On the role of Artificial Intelligence/ Machine Learning (AI/ML) 

I acquired my first basic AI machine in 2002. And it didn’t work very well. The idea that we ought to be moving away from simple algorithms to something more complex and productive has been seductive for a long time. However, until the last few years, we had not seen that successfully deployed in the financial crime space. Now, we are seeing successful deployment of AI in doing things better, quicker – whereby algorithms attempt to execute the activity of human investigators of financial crime alerts more efficiently and effectively. However, the idea that AI is already capable of identifying new forms of financial crime – without expert human inputs – is still a bit of a stretch. Of course AI can be extremely helpful to sort and connect data once it knows what to look for or what kinds of things should be of interest.

A lot of the financial crime alerts generated today – whether using traditional technology or newer AI-based solutions – are found to be ‘false positives’, once we investigate them. Machines are pretty good at generating the kinds of alerts we want to see, but not yet that good at zeroing in on the subset that represent genuine suspicious activity. Some vendors, though, are making big improvements here.

One key determinant of the success of AI/ML in financial crime is the availability of a feedback loop – between the reporting of suspicious activity and the confirmation that the reported activity was indeed a true instance of financial crime. In areas where accurate and timely feedback is available – such as fraud – this allows banks to deploy AI effectively. In other areas such as anti-money laundering, where law enforcement departments may not share their final verdict on the reports made to them by banks, this lack of ‘ground truth’ impacts the ability to train AI/ML models effectively.

On how AI/ML can become trustworthy in this regulated part of the industry

If you can persuade (stakeholders) about the effectiveness of your AI/ML solution by comparing “before and after”, and it’s compelling, then that should be good enough. You still have to be able to explain all the elements of the system, but we shouldn’t be focusing all the time on how to do stuff, we should be focusing on what we want to achieve. The conversation we should be having on AI is not “this is what my machine does”, but “ what can it do for me”. 

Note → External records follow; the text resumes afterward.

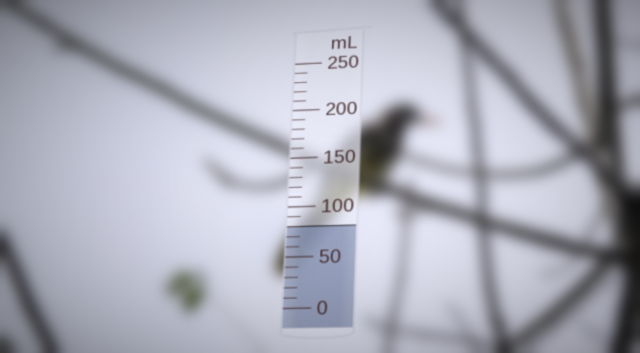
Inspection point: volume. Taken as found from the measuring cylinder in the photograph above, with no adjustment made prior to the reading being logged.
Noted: 80 mL
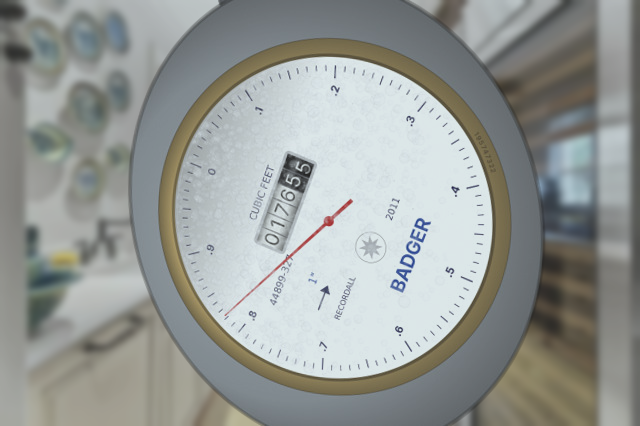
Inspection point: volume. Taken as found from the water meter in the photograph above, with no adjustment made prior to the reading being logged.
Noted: 17654.82 ft³
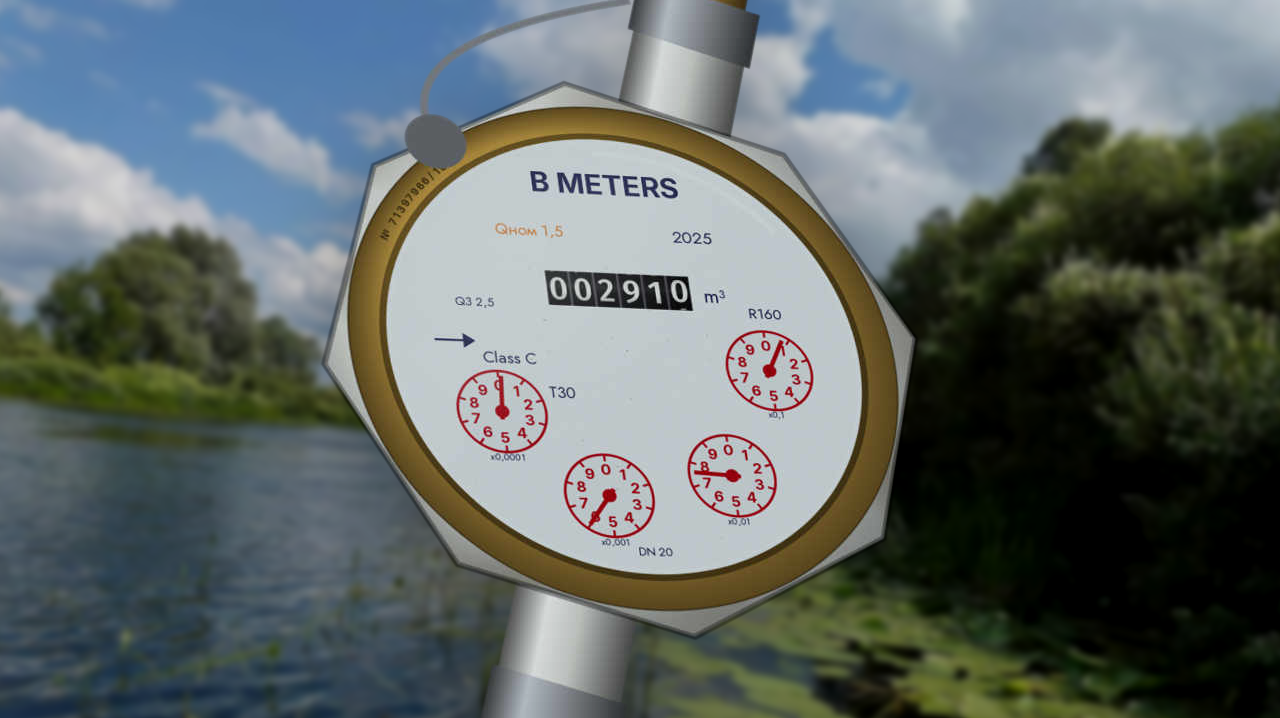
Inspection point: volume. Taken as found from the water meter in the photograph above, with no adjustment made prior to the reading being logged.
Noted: 2910.0760 m³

As an industry, we have got a lot of historical data about the performance of our financial crime control processes over many years. So benchmarking the “before and after”, parallel running or testing can demonstrate whether or not things are improving – quicker, smarter, faster or better in any other meaningful way. Once this is done, the next conversation is around how to ensure it is solid and does not fall over; that it can be understood, and that it can be operated by a highly regulated institution. 

On why working in financial crime can be rewarding for data professionals

Working in a regulated institution need not be a bad experience. It creates a framework for being able to do wonderful things, with some incredibly smart people, fantastic resources and technology and lots of data. This is where the action is – a fantastically interesting ecosystem where you make a real difference with your work. And because of that, they’re regulated. That’s good!

October 12th was Ada Lovelace day, (the week we discussed these matters) which is a day that seeks to represent all the women involved in science, technology, engineering, and maths. Ada is considered to be the first computer programmer in the world. But what’s really interesting about her is that she wasn’t just a mathematician, which talent she acquired from her accomplished mother, but she was also the daughter of Lord Byron, a very famous English poet, and she brought some of her poetry and imagination to her science. 

I love that idea of our data scientists, also being poets and having imagination. The great thing of working in the financial crime space is it’s not just about numbers, it’s also about people, about things, and about imagining what’s going on. Every day, there’s something new to think about and to enjoy. So come on board, enjoy it. It’s a wonderful journey.